Studies with hepatic microsomal fractions from WT and HRN mice from mice pretreated with BaP were carried out to investigate the effect of enzyme induction on activation of ellipticine in vitro (Stiborova et al., 2013). Microsomal incubations with ellipticine, DNA and arachidonic acid, a cofactor for COX-dependent oxidation, showed DNA adduct formation at a level similar to that when POR, Cyp1a or Cyp3a enzymes were inhibited in hepatic microsomal fractions from untreated mice. In the hepatic microsomal fractions from mice pretreated with BaP, ellipticine-DNA adduct formation with arachidonic acid was higher, very likely due to induction of COX by BaP, with no significant difference between fractions from WT and HRN mice (Stiborova et al., 2013). This participation of COX in hepatic microsomal fractions from HRN mice suggests that peroxidases could be responsible for the activation of ellipticine in the livers of HRN and HBRN mice.

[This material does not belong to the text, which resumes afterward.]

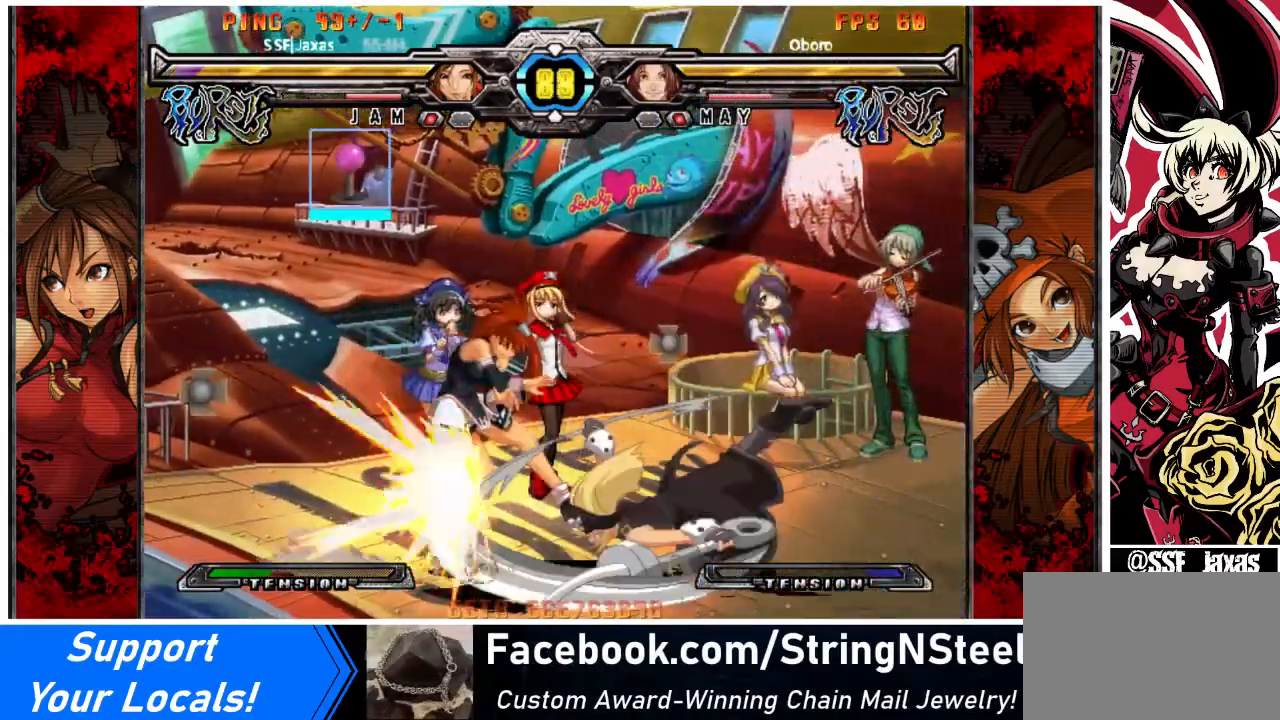
{"buttons": ["SQUARE", "TRIANGLE", "DPAD_LEFT"], "events": [[33, "DPAD_RIGHT", "up"], [33, "SQUARE", "down"], [67, "DPAD_DOWN", "up"], [133, "SQUARE", "up"], [367, "DPAD_LEFT", "down"], [467, "TRIANGLE", "down"], [500, "SQUARE", "down"]]}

In summary, this study has shown that whilst POR contributes to the bioactivation of ellipticine in vitro, the role of Cyb5 is still rather unclear. The in vivo role of Cyb5 in the activation of ellipticine in both HRN and HBRN mice appears to be less important. These findings confirm the importance of P450 enzymes in the bioactivation of ellipticine. Whilst non-parenchymal liver cells may play a role in catalysing P450-mediated bioactivation of ellipticine in HRN and HBRN mice, the presence of ellipticine-DNA adducts in the livers of HRN and HBRN mice suggests the involvement of a P450-independent bioactivation mechanism.